[Data extracts — start]

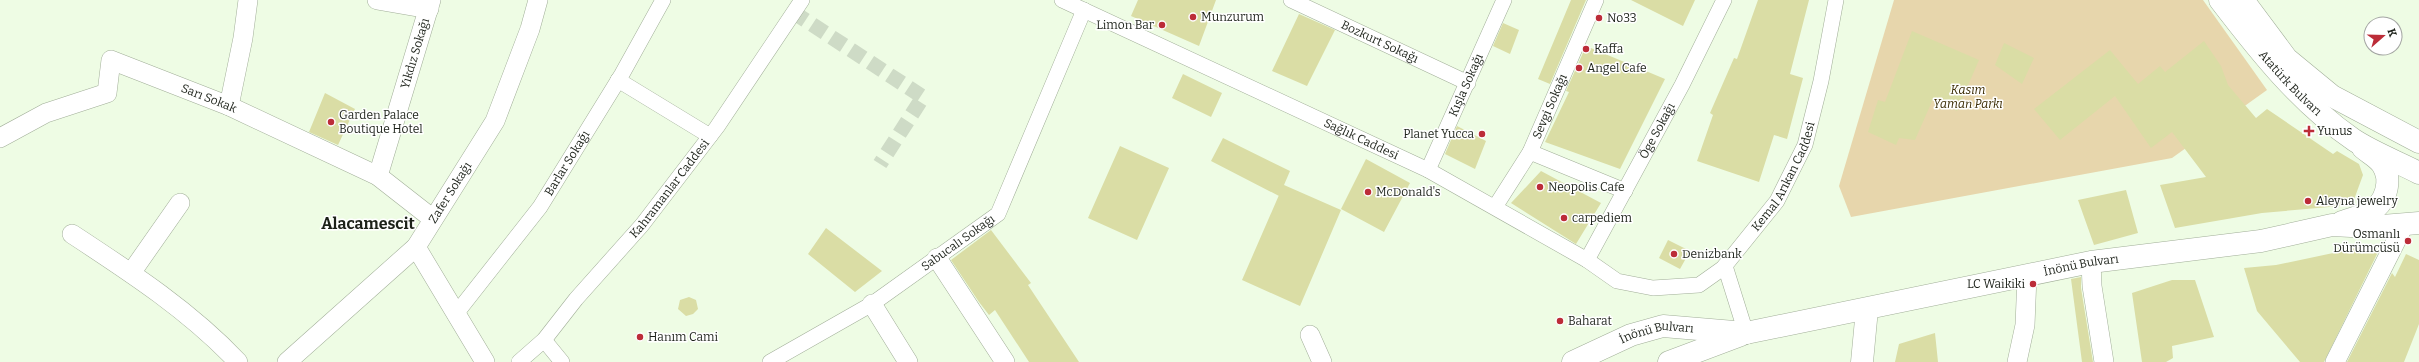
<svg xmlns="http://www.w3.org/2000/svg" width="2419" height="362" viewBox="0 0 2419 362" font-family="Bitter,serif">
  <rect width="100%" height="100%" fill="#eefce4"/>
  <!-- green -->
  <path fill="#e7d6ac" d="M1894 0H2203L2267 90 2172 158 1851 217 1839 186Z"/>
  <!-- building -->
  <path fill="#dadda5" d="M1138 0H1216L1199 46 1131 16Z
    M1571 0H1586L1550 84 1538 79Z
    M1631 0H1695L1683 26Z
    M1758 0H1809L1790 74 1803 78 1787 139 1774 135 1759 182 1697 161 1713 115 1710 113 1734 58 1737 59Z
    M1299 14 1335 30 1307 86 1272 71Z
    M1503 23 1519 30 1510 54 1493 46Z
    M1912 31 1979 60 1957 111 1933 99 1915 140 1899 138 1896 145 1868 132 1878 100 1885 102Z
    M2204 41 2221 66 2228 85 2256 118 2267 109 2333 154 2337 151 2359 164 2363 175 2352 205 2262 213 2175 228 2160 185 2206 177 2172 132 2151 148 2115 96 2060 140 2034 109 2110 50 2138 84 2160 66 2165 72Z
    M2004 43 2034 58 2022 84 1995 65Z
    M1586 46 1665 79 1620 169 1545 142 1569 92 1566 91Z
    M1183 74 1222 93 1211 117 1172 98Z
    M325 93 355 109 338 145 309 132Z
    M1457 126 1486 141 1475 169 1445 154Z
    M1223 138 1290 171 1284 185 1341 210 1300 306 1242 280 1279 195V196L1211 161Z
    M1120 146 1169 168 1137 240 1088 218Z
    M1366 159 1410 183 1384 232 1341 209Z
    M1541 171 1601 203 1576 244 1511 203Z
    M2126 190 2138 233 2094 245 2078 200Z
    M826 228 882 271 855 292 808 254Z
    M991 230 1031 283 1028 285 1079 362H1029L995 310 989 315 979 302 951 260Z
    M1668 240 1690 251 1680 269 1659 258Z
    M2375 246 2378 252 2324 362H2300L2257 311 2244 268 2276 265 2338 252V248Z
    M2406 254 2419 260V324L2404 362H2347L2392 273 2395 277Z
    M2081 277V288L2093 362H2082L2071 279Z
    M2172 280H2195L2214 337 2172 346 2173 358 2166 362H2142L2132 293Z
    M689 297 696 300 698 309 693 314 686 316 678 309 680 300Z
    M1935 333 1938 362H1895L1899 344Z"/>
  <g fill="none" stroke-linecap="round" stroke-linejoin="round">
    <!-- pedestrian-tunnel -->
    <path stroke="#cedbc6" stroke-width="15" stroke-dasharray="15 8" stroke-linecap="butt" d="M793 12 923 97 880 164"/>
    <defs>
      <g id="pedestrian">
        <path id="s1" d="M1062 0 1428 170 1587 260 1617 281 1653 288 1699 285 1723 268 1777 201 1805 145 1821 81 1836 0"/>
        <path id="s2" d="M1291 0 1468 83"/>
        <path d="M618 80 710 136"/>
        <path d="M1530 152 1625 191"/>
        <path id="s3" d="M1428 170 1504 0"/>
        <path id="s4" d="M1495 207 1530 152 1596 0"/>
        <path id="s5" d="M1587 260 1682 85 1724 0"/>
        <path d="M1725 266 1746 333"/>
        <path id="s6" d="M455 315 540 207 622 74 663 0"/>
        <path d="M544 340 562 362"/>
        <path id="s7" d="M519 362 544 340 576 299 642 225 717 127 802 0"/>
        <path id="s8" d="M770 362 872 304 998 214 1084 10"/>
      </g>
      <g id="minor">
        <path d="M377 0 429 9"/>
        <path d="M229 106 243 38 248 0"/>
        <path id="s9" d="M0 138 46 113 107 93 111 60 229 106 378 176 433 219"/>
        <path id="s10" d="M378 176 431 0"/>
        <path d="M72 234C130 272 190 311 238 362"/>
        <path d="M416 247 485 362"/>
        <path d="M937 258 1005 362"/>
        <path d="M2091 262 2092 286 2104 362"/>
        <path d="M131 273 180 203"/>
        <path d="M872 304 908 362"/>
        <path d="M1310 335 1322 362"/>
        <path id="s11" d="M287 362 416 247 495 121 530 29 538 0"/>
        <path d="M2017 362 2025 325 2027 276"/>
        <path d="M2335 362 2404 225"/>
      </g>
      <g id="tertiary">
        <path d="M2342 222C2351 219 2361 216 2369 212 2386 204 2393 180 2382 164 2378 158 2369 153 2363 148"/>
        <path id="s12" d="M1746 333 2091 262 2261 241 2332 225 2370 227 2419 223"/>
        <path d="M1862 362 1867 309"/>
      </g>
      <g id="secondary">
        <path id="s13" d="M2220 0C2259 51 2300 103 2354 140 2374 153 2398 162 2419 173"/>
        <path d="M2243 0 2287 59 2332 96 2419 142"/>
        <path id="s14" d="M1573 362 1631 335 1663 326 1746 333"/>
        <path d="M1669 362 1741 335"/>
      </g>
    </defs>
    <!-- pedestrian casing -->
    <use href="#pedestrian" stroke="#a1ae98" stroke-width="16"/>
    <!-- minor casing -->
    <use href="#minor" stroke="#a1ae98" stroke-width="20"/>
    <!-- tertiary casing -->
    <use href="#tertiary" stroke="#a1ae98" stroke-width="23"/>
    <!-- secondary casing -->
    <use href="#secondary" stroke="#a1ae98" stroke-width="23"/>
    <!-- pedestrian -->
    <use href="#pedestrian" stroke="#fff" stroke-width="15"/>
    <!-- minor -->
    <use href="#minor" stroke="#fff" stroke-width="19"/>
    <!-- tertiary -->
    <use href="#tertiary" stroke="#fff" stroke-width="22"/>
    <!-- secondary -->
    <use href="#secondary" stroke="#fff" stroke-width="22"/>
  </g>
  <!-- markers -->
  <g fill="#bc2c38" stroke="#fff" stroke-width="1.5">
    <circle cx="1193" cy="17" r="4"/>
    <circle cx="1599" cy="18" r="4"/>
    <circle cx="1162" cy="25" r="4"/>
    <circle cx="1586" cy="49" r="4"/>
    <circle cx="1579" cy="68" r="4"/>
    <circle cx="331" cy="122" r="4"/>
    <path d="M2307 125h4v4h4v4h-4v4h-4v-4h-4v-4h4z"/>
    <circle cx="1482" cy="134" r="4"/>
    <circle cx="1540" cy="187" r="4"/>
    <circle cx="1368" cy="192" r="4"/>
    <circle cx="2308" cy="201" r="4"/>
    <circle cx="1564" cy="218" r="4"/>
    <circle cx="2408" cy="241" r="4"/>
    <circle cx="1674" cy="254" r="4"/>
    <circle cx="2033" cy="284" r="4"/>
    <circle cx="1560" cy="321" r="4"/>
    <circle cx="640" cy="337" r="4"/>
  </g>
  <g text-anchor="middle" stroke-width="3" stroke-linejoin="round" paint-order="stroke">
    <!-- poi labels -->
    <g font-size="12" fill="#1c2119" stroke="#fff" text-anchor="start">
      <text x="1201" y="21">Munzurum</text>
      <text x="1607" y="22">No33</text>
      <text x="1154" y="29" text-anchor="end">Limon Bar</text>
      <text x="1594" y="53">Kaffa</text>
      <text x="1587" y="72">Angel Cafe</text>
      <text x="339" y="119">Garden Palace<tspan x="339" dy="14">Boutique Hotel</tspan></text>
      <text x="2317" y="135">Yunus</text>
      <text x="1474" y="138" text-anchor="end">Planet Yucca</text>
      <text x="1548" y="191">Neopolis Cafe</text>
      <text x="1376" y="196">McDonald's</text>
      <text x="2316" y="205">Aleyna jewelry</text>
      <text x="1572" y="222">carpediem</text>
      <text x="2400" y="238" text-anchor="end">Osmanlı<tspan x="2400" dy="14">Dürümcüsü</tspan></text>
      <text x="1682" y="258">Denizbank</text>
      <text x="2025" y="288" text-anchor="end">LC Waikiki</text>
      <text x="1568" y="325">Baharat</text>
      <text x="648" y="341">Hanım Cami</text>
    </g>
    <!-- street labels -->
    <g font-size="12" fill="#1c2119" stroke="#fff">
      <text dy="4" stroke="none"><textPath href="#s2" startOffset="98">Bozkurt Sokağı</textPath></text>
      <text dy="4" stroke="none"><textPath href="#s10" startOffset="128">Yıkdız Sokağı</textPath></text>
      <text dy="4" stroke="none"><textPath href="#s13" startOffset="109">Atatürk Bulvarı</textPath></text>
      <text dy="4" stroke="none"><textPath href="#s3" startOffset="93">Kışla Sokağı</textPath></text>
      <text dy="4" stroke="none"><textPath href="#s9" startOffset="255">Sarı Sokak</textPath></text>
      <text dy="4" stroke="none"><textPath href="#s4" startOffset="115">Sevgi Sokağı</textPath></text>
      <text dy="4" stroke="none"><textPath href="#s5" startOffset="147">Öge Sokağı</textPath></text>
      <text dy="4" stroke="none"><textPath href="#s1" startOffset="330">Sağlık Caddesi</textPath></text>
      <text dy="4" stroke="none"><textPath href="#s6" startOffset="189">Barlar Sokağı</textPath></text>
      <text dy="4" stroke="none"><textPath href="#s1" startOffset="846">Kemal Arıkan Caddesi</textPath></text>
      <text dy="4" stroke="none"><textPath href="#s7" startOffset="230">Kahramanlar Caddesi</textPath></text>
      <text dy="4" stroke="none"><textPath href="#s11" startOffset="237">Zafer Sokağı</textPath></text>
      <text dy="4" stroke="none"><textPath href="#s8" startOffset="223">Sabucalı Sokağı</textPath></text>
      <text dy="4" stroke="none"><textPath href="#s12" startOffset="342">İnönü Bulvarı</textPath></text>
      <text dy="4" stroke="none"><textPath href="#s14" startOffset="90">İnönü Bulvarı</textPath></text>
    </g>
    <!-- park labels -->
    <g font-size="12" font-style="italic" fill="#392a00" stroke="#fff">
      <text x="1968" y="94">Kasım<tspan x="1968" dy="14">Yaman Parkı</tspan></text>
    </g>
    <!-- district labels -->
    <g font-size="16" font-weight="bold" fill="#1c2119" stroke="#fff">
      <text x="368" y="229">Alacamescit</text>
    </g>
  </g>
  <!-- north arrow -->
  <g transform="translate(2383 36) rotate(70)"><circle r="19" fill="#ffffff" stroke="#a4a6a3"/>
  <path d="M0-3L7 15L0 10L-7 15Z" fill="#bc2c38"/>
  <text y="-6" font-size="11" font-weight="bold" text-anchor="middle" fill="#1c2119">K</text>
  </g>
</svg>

[Data extracts — finish]
[Data extracts — start]

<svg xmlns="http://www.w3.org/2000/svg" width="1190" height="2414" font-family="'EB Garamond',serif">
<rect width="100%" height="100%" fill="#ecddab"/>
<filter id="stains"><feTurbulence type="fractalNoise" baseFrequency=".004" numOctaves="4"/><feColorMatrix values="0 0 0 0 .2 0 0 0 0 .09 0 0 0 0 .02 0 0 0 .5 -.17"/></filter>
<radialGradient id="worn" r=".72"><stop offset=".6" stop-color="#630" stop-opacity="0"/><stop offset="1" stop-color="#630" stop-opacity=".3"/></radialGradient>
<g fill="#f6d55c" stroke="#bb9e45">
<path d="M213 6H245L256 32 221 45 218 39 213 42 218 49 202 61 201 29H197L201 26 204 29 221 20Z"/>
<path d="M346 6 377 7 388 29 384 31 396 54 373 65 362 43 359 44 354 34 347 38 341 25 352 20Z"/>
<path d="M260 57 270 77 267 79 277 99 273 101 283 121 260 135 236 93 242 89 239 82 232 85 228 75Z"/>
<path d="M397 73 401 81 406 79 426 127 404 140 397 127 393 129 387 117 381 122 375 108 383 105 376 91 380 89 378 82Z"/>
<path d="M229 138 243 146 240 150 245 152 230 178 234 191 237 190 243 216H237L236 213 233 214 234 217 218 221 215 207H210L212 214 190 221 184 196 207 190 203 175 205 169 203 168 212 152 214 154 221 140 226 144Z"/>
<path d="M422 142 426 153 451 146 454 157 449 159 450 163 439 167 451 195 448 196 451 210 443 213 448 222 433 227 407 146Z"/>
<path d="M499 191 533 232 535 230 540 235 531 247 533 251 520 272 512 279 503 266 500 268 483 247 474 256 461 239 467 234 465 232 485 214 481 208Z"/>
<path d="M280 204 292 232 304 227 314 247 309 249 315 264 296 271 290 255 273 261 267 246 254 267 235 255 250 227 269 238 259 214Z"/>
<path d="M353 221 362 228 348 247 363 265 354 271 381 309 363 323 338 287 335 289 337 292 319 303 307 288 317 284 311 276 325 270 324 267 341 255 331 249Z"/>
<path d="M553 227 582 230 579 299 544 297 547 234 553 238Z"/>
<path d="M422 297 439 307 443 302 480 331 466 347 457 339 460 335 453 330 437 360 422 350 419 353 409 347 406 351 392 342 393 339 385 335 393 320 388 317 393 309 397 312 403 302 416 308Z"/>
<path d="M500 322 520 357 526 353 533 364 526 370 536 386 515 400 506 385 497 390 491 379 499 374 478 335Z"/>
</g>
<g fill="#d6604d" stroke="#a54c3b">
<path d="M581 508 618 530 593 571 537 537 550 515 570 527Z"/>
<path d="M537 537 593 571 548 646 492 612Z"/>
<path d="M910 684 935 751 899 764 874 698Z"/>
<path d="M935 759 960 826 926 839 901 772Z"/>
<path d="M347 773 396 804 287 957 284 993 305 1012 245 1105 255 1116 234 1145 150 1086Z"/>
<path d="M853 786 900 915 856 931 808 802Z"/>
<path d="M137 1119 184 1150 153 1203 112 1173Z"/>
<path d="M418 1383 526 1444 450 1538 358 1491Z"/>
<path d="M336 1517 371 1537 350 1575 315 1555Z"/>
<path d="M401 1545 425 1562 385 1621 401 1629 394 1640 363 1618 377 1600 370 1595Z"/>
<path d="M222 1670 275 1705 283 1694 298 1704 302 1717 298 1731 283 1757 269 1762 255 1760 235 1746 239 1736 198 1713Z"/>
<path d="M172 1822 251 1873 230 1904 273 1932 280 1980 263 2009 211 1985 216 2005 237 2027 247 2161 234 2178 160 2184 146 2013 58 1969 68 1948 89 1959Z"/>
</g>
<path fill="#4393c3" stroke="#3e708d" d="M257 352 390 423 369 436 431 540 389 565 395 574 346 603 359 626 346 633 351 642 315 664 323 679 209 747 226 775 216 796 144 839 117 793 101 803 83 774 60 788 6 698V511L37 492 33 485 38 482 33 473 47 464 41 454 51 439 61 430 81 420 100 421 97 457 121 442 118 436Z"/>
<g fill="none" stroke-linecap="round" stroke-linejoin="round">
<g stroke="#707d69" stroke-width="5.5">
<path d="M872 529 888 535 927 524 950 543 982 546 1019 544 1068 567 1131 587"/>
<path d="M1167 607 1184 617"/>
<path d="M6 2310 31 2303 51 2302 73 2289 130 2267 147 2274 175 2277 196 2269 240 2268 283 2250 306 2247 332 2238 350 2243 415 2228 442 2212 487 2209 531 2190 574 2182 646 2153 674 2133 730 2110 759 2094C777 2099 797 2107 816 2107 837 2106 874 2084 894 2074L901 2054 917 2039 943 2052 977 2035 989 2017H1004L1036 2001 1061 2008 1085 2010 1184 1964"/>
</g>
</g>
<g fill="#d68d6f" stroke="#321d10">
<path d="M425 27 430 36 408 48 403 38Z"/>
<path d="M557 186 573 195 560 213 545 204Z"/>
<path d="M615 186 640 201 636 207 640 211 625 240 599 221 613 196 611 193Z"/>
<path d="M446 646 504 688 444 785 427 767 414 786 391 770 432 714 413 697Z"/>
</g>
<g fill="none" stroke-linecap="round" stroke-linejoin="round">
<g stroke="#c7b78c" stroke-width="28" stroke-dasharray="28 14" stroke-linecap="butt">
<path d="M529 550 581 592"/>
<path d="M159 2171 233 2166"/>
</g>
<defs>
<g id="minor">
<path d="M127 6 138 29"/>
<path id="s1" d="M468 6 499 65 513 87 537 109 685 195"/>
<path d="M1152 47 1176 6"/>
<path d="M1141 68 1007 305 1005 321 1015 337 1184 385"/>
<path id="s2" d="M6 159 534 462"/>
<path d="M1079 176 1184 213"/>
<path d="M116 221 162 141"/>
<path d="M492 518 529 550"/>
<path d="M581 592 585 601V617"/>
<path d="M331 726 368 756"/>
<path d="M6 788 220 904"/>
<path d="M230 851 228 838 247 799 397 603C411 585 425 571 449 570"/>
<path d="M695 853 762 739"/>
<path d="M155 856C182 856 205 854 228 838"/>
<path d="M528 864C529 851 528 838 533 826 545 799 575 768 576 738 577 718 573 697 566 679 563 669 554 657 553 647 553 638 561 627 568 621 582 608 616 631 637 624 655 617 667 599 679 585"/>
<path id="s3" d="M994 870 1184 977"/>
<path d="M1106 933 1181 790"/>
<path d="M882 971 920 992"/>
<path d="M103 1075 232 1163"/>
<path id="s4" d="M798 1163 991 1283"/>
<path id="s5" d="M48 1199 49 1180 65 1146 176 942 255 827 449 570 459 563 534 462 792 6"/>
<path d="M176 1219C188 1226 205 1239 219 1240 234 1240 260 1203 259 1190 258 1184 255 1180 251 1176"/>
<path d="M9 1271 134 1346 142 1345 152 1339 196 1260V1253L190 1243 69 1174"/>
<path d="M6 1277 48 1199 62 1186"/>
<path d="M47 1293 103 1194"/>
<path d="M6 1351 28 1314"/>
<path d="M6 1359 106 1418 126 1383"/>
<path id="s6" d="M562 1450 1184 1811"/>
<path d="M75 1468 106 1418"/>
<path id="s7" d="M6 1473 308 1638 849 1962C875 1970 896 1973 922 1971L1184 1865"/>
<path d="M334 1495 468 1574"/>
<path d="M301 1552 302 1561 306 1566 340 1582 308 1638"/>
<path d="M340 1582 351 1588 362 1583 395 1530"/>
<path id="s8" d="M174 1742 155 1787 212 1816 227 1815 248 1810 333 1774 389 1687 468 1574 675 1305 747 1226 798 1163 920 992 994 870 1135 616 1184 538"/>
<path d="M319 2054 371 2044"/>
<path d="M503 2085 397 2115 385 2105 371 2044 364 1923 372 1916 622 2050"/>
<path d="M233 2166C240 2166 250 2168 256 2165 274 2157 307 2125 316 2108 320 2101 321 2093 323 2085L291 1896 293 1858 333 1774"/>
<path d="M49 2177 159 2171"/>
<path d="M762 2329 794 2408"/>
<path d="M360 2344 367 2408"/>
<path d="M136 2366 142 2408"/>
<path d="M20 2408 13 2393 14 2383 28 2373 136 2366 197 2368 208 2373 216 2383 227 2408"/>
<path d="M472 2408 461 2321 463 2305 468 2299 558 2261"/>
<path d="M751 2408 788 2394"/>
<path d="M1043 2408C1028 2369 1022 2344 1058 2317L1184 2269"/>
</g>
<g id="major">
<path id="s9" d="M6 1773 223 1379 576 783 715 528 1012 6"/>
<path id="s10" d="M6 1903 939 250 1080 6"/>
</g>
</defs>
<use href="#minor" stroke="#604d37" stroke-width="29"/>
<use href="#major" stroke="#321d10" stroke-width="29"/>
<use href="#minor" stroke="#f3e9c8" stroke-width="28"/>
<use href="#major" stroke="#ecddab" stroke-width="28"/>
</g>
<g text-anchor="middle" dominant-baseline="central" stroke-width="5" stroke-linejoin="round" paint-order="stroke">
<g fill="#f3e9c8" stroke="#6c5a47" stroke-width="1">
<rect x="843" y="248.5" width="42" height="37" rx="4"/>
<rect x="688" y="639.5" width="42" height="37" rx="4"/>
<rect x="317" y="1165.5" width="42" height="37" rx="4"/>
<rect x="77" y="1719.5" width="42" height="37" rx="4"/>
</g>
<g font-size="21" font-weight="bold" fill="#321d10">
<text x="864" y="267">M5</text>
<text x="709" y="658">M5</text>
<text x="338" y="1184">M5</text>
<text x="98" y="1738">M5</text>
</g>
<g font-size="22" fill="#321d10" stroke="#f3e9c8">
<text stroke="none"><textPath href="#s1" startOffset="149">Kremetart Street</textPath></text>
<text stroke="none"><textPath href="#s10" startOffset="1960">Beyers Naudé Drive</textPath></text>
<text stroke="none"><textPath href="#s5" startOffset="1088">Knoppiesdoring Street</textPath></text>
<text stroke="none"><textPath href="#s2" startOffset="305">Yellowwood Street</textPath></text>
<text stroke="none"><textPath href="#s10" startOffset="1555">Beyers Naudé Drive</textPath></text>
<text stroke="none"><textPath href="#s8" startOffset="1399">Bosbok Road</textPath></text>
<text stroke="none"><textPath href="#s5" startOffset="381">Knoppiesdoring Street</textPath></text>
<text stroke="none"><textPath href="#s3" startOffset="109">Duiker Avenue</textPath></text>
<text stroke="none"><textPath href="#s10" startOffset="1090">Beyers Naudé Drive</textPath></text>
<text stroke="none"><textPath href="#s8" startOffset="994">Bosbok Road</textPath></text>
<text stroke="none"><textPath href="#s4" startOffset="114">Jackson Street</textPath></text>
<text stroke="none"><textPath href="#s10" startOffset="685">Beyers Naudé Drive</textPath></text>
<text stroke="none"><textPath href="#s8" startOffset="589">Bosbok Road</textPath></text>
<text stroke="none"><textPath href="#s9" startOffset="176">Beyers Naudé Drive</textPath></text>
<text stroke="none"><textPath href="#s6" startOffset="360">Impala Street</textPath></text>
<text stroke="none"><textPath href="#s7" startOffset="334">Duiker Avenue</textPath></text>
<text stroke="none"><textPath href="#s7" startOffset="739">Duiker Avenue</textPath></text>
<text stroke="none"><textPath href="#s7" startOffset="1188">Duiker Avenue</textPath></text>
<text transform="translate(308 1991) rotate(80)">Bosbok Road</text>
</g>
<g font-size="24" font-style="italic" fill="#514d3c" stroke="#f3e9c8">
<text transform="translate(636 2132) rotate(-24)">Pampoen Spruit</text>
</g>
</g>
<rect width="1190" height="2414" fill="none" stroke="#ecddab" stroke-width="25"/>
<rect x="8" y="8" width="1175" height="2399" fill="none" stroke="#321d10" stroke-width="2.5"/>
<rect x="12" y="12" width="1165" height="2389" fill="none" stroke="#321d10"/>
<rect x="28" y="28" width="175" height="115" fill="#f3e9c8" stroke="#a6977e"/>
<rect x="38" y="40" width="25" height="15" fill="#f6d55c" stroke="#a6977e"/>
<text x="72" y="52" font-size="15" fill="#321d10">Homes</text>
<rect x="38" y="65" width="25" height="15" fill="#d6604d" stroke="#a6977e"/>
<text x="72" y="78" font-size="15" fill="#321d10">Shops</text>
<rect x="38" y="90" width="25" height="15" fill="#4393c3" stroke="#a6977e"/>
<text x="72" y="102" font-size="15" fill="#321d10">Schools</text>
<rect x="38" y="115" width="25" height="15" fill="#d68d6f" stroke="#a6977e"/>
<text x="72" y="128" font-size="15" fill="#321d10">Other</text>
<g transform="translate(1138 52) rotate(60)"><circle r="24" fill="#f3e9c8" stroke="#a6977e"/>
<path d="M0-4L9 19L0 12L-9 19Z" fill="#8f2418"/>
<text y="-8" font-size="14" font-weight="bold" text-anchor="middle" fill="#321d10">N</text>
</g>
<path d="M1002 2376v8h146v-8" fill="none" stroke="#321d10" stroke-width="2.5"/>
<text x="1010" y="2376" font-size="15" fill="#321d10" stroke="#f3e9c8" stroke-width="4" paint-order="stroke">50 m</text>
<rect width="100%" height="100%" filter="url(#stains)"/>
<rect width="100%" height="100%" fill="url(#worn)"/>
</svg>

[Data extracts — finish]

# What needs to be done
Where a line above holds the word "worn", copy it.

# Exercise response
<radialGradient id="worn" r=".72"><stop offset=".6" stop-color="#630" stop-opacity="0"/><stop offset="1" stop-color="#630" stop-opacity=".3"/></radialGradient>
<rect width="100%" height="100%" fill="url(#worn)"/>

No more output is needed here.